→ Text under study:
>>>

3/16/07 - On Tuesday night, 3/13, I attended an interesting lecture on a new meta-cosmology hypothesis. The lecturer has a background in dreams interpretation, Buddhism, Taoism, literature, Jungian psychology, myths, symbols, the I Ching, etc.

I have also recently learned of a new dream group, beginning this month, and since I cannot attend all the meetings of my original group, due to one of the book discussions (for which I'm now a co-facilitator) meeting at the same time, plus my occasionally being away on trips, I shall begin going as well to the new group this coming Sunday, aiming for altogether 3-4 dream group meetings each month.

It has long been a significant issue for me how much of what I (and everyone else) perceive and understand is objective and how much subjective. I am finding that this is a quite relevant question with respect to the dream interpretations, for some of the leaders of my group(s) and many of the members appear to accept on faith that there is an afterlife, that we reincarnate, that dreams are sometimes predictive, that they are manifestations from God (or at least from one's highest Self), that they cannot present material that is not in the furtherance of our health and well-being, and otherwise that they come from a source similar to "the Force" (from "Star Wars" lore). Just as I had credibility problems, and was ultimately too skeptical, about certain aspects of the Lifestream Way to continue with it, so now I am having doubts about this overarching belief system behind Jungian dream interpretation, as locally practiced.

<<<

→ What this exercise asks:
- 1) In the journal entry, on what night did the writer attend the lecture on a new meta-cosmology hypothesis?
- 2) Using the journal entry, say whether each statement agrees with it, and quote the words that decide it: (a) The writer is a co-facilitator of a book discussion. (b) The new dream group began last year. (c) The writer aims for three to four dream group meetings each month.
The records have no connection to the journal entry.

→ Information provided:
>>>

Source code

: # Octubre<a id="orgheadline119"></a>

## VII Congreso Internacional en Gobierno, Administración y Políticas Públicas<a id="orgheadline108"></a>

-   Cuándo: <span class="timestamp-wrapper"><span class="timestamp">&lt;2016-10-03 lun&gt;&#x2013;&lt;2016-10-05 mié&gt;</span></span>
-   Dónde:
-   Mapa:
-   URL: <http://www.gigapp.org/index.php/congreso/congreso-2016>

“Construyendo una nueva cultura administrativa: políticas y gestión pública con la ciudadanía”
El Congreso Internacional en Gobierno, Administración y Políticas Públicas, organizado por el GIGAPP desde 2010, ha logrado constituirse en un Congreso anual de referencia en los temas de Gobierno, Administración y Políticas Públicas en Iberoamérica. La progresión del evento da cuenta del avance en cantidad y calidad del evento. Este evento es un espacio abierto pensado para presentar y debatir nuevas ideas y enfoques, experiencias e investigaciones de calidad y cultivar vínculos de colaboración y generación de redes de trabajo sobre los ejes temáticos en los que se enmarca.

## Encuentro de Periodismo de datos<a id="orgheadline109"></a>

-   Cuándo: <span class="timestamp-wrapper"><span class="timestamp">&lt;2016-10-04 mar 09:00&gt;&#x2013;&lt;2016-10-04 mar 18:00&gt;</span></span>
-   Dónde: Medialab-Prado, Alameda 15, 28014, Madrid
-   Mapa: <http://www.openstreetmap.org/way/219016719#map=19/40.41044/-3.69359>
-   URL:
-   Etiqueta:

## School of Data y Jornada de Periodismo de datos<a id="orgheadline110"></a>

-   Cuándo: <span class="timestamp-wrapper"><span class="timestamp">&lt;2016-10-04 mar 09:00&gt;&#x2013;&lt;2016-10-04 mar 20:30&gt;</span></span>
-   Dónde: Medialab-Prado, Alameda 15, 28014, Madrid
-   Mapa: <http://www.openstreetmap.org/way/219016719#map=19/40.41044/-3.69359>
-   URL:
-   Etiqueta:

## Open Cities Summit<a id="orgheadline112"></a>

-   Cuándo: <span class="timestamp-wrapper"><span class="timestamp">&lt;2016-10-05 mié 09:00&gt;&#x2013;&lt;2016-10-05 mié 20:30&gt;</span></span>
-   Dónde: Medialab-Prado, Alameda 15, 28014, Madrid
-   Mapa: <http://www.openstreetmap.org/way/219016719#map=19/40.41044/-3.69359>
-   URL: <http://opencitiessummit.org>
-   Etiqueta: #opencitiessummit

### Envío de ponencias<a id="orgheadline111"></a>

<<<

→ Expected responses:
- 1) Tuesday night, 3/13.

- 2)
(a) Yes: "for which I'm now a co-facilitator"
(b) No: "beginning this month"
(c) Yes: "aiming for altogether 3-4 dream group meetings each month"